The technologies behind the construction of my personal website

Personal Development iagofgermano Projects Thinking

TL;DR: I built a personal blog website from scratch using Express.js, and I will detail here how the development process was like.


About me

Hello world! My name is Iago, and I've always been passionate about technology and geeky stuff. My first contact with coding was in 2021, when I attended high school coding classes. However, I only started my journey as a web dev in 2023, when I built my first full-stack website using Laravel framework for my undergraduate thesis while still in high school. The link for the project is here, but be aware that the code is very dirty and not even close to be production-ready :)

After I ended the project, I noticed how simple it was to learn and build web apps nowadays, and how there are a bunch of things that I didn't know yet (system architectures and patterns, good practices, testing, deployment, security, etc.), and if I wanted to have a career as a web dev, I'd need not only to know, but dominate all of that and a lot more that I didn't even know about. That's when I started thinking on visibility strategies to land a job as a freelancer or employee at a company, a wild card that would make me a bit more notorious on this market of millions trying to reach their first dev job. So, I decided I would build a personal website that I could use as a blog, because I've wanted to show people my practical skill on web dev while writing in English (my native language is Portuguese) about the things I learn.


The tech stack:

Front-end

EJS Template Engine - Dynamic server-side rendering of pages that use HTML templates.

TailwindCSS - CSS framework.

Back-end

Node.js - JavaScript server-side runtime.

Express - Node.js web app framework that provides ease of use with most NPM packages.

PostgreSQL and Sequelize - With Postgres solidness and reliability, Sequelize ORM provide a set of functions to deal with most SQL queries without the need to write "raw" SQL.

Passport.js - Authentication middleware used on admin authentication.

Disqus - Commenting system for the blog posts, Disqus manages all the comments of posts automatically.

Infrastructure

VPS - Virtual Private Server (used one is Hostinger, for its lower prices and reliability[~ R$ 410,00 per year]).

CapRover - Open-source PaaS that manages deploy and monitoring on servers, includes containerization and configuration support on the VPS, making it unnecessary to spend money on expensive managed platforms such as Heroku.


But why make it all "from scratch"? Wasn't there a simpler way?

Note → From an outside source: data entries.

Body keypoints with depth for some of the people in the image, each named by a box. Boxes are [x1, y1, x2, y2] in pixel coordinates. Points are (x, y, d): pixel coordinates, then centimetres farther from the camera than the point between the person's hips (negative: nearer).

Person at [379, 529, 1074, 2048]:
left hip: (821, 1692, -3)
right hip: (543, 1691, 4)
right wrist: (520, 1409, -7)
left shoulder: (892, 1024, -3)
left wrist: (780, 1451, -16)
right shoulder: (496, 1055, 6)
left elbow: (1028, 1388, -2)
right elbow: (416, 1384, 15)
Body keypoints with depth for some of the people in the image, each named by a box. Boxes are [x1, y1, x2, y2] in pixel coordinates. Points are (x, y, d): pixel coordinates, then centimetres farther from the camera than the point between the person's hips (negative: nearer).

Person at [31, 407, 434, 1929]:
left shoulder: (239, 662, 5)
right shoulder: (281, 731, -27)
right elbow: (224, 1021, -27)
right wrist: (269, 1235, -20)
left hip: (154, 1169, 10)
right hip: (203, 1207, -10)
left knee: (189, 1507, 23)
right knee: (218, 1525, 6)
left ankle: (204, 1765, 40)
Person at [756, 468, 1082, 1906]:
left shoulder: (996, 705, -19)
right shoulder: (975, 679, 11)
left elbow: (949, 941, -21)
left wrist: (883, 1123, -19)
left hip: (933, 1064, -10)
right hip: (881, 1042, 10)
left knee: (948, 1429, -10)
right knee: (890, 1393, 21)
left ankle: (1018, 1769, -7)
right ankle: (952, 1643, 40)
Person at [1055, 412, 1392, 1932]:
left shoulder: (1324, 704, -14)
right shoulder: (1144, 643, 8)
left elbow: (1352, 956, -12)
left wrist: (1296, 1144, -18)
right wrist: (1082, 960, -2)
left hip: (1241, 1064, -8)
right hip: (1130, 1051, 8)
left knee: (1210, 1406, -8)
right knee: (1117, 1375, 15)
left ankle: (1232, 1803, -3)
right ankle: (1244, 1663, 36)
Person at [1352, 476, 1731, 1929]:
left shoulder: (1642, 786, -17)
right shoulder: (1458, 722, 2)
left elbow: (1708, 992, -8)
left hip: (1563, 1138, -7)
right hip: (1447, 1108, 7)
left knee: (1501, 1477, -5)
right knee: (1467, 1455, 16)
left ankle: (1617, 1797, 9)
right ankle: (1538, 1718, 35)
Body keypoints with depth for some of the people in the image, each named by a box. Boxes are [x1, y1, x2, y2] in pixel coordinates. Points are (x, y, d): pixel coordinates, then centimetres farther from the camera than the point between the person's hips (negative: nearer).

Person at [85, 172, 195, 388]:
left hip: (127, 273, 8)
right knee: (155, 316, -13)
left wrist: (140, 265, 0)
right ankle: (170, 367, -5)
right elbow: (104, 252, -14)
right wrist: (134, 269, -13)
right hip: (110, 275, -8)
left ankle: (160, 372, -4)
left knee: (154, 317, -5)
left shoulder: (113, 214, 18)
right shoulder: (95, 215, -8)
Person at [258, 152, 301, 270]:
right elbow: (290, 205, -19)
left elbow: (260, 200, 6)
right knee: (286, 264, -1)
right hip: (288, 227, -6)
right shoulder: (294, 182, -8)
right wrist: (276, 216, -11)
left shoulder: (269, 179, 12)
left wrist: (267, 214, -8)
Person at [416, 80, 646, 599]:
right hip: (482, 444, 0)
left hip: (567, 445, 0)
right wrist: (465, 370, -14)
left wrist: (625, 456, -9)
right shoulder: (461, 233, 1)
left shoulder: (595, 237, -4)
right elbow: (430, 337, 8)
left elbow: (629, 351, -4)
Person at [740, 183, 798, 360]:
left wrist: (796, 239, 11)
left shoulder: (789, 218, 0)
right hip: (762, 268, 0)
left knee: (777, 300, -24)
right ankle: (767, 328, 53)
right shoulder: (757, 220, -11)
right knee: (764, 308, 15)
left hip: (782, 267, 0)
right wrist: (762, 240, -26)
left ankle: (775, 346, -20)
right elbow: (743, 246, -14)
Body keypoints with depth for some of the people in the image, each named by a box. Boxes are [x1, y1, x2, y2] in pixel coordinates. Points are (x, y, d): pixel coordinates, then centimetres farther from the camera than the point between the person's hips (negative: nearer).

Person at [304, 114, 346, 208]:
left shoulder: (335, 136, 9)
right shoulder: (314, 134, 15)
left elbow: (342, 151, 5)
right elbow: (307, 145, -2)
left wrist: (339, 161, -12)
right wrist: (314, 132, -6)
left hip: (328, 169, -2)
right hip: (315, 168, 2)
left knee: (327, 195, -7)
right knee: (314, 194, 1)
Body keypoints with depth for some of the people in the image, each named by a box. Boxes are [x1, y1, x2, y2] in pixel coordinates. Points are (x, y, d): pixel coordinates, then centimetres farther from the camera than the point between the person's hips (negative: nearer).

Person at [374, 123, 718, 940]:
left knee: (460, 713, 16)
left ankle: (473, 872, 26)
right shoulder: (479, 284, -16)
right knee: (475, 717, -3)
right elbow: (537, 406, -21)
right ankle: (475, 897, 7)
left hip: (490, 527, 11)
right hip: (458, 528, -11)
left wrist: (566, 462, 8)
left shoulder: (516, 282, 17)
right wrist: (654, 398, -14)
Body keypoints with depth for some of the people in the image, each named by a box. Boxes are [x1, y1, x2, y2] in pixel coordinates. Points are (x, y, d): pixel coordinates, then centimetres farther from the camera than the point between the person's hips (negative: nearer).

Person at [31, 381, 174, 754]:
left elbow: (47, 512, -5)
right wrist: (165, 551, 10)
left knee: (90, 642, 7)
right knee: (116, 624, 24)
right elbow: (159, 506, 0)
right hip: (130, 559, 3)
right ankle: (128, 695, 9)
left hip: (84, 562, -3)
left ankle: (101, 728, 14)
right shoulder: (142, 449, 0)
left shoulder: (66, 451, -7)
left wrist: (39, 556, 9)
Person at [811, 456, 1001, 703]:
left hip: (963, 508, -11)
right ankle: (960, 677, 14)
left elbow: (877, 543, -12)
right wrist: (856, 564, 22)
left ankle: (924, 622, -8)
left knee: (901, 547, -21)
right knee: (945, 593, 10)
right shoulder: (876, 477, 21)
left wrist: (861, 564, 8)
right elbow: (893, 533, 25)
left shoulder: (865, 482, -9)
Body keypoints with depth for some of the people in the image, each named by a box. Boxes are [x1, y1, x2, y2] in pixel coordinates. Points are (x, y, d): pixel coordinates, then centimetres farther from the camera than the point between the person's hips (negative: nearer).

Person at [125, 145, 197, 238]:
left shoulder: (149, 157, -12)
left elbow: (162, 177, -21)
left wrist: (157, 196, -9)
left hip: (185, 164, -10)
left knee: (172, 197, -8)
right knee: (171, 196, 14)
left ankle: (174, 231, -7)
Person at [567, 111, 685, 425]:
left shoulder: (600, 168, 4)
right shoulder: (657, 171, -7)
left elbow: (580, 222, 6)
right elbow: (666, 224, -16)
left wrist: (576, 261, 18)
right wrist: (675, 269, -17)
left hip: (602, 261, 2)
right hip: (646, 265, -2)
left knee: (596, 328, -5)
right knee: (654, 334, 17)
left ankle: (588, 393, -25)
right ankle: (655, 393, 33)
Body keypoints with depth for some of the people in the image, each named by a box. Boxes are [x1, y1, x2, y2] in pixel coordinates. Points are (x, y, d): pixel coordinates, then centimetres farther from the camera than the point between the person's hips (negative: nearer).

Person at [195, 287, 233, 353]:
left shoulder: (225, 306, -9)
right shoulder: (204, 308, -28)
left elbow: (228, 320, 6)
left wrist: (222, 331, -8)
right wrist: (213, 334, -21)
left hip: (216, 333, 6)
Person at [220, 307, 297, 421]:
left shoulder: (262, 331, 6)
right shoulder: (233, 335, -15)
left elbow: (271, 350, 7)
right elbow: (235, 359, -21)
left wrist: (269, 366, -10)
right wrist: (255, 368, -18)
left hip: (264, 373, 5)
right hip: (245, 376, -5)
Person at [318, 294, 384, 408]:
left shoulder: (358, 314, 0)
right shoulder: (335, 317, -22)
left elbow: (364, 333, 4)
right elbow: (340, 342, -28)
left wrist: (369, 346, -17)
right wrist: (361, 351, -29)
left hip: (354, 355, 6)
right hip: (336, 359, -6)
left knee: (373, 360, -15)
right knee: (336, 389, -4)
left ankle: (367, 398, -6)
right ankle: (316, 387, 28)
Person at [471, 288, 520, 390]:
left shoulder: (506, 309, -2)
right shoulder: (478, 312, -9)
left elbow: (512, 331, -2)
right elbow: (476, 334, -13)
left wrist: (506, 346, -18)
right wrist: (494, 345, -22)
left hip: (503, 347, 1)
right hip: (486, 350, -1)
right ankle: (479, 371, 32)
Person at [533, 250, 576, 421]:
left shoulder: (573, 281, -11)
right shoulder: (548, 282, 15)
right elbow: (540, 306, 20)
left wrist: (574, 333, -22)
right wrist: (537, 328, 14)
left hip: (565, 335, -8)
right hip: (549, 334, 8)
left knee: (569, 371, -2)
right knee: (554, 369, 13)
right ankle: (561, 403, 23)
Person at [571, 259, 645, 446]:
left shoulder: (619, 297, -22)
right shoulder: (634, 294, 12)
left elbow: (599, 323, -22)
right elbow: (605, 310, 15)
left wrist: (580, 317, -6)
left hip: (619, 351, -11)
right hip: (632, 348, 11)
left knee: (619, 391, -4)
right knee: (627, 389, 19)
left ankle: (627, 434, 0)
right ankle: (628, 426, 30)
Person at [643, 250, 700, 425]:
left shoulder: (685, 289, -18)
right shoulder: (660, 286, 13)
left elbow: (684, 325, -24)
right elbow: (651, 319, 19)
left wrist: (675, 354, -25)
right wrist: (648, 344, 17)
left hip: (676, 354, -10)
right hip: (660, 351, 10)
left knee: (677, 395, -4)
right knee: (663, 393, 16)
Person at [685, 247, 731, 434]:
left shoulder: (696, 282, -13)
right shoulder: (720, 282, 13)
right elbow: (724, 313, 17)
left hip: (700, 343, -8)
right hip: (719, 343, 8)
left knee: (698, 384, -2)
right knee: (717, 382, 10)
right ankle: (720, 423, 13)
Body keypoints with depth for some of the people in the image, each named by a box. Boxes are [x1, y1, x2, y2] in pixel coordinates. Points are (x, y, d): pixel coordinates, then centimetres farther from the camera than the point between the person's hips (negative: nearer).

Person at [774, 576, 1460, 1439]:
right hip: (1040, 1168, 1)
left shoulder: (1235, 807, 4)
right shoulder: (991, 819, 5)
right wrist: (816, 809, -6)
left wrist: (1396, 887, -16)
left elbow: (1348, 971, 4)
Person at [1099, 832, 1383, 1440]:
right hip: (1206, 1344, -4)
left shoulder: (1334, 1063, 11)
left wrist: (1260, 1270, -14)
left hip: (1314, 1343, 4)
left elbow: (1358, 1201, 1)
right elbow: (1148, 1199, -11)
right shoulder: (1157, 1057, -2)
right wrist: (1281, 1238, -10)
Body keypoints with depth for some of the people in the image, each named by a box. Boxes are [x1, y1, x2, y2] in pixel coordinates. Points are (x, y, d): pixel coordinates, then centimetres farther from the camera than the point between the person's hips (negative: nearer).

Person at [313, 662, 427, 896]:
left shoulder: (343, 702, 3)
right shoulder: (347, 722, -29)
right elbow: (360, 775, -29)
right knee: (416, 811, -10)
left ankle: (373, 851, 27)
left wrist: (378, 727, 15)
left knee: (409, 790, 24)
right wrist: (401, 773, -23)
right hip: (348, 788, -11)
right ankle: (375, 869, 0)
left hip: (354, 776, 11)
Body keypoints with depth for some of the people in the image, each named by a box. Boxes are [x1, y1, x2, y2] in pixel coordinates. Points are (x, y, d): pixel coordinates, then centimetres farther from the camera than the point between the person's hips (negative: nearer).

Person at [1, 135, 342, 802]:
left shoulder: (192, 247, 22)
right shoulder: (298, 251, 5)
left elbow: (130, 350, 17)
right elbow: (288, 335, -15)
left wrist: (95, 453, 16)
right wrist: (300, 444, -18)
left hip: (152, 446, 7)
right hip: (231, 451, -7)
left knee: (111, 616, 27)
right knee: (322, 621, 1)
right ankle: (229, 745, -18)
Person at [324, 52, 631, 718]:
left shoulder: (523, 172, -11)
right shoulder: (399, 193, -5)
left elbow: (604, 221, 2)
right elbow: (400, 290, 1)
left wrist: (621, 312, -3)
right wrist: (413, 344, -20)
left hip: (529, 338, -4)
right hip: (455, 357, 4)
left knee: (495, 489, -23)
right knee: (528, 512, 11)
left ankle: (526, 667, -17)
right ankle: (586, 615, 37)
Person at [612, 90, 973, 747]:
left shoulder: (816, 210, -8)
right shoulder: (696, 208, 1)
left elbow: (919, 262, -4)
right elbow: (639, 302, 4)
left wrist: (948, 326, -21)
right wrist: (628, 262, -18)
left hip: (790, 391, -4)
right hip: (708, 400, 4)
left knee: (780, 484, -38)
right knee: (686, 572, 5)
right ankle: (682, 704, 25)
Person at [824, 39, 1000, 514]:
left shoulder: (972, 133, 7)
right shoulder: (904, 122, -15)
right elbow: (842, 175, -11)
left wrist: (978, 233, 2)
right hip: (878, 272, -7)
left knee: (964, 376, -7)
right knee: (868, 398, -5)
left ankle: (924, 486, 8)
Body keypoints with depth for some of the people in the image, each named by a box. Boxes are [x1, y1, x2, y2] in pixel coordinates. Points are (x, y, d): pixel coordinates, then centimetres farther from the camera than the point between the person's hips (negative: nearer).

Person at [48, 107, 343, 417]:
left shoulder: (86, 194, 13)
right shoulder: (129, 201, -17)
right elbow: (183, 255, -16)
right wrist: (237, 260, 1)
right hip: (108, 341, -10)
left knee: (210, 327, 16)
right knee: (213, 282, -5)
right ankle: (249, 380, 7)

Firstly, modern developers don't make it ALL from scratch. Every day, new tools are released to help developers do their things, which is the case of all the listed above. This leads to other question:

If the purpose was to build just a landing page with a blog, why didn't I use something much easier and/or cheaper like WordPress, Medium, Blogger, etc.?

As a beginner, I thought a lot about that, and my conclusion is that just like anything else in software engineering, a problem can have various solutions, and the method I chose might have its downsides (learning curve, infrastructure management) but made me learn a lot of stuff that I will use in the future, and opened my mind to things that you won't learn in any guided course or bootcamp, for example. The exercise of searching all that you need, facing new problems at every step you do, is what will make you more experienced as a developer, and there's no other way to do that. Just like a child learning to speak, you've got to do trial and error, and then you'll be proud to say you have knowledge in something.

My advice to newbies just like me is: Don't stop trying, always show to the world you want to improve, that you are a capable person, and you are searching for an opportunity, otherwise, you'll always feel stagnant and unmotivated.